Fischli/Weiss, The Raft (1982/83), via Sprüth Magers
Currently on view at Sprüth Magers’s London exhibition space,  Should I paint a pirate ship on my car with an armed figure on it holding a decapitated head by the hair? marks the fifth exhibition by the pair of Swiss artists Peter Fischli and David Weiss at their London gallery. The exhibition presents a concise overview of the artists’ transformations of the commonplace in the form of three seminal works from throughout their collaborative career, a subtle investigation of their core themes in a minimal selection of pieces.
Fischli/Weiss, The Raft (1982/83), via Sprüth Magers
At the heart of the show is the large-format sculptural installation The Raft, a work is made entirely of polyurethane, yet made to resemble massive arrangements of other materials. Touching on concepts of reproductive labor and the tireless act of building materials for their pieces, The Raft is a chaotic and peculiar arrangement, a hulking mass of objects. A gloomy and mundane collection of objects, the work seems to reference a possible dystopian collapse relating to the context of the Cold War. Here, in a world marked by the increasing perils of climate change and the violence of increased mobility, the piece takes on new contexts and concepts quite effortlessly, its gloomy symbolism transforming into a more generalized picture of hope and destruction, both refuge over menacing waters and a space of danger and transition.
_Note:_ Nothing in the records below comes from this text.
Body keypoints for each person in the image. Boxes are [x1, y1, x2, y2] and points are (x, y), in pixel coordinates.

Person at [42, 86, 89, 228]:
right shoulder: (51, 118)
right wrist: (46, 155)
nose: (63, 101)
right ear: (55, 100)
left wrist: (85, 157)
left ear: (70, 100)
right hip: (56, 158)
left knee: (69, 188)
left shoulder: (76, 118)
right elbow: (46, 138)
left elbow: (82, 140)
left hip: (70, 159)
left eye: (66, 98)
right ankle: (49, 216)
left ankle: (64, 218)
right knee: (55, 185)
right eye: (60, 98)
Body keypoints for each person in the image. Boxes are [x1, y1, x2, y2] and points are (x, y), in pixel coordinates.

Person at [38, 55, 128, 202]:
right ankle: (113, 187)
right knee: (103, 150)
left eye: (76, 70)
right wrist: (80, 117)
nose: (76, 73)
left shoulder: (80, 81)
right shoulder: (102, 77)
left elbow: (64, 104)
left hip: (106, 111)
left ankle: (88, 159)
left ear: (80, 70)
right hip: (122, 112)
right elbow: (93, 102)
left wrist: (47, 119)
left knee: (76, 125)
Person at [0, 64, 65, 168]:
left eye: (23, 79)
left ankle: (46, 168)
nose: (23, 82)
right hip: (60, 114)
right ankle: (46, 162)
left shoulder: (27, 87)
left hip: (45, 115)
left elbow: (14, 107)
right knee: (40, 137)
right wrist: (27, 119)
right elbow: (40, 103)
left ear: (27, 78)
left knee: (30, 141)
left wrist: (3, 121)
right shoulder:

In contrast to Théodore Géricault’s painting The Raft of the Medusa (1819), which might be considered a compositional model for the piece here, it isn’t human lives that the raft appears to be saving, but all sorts of ordinary, commonplace things.  This merging of hopeful and apocalyptic imagery evokes the context of the time in which the work was created, whilst simultaneously lending Raft a very contemporary relevance. Then, as now, the materialism symbolized here described an odyssey through the world.
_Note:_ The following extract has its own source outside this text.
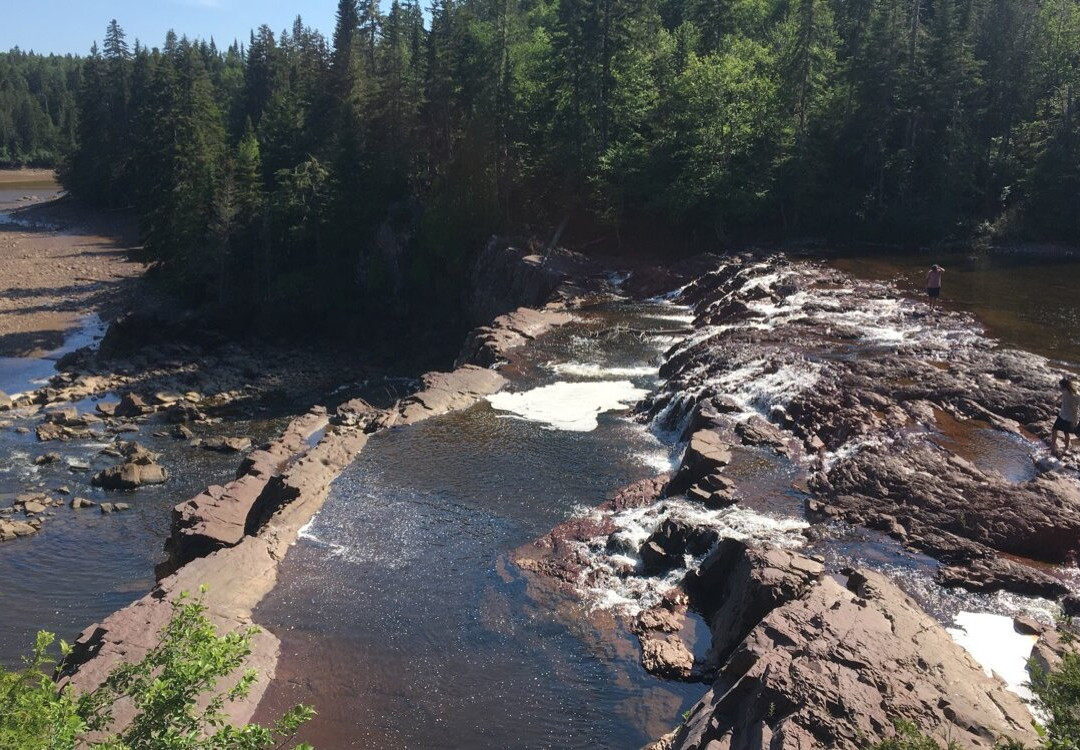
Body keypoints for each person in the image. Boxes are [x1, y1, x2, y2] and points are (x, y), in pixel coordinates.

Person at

Fichli/Weiss, Kanalvideo (1992), via Sprüth Magers
Fischli/Weiss, Fotografias (2005), via Sprüth Magers
On view in the gallery’s lower level is Kanalvideo (1992), a soundless, 60-minute video of footage from a camera advancing through an empty sewer pipe. Though winding its way through the most trivial of our infrastructures, the route through which waste is disposed, the multi-coloured shots invoke something akin to a hallucinogenic state. The most humdrum aspects of everyday life are transformed into an abstract, contemplative snapshot – a stream of ever-new, mandala-like images with a maelstrom pull. Kanalvideo develops this balancing act, between unpretentious simplicity and complex effect, into a poetics of the ordinary.
This theme of overstatement of the everyday in all its facets takes bizarre, fantastic shape in the pair’s Fotografias (2005), a series of photographs shown as the third work in the exhibition. Exhibited on tables, the 10x15cm black-and-white photographs speak to the oversaturated image culture of our time. In the spirit of Fischli Weiss’ canonical work Visible World (1987–2000) and its depiction of the commonplace and omnipresent, Fotografias (2005) draws on the world of trash culture, quoting the aesthetics of amusement parks and their promotional signage or decorated carousels. The photographs obscure the often stridently colourful, large-format iconography from these amusement industry aesthetics; they employ close-cropped compositions translated into small-format, black-and-white prints in an alienating step that causes once exuberant, wild pictures – images that normally beckon towards enjoying a moment of imaginative fancy – to become mysteriously impenetrable.
Compiling unique views and visions of modernity, the show closes March 14th.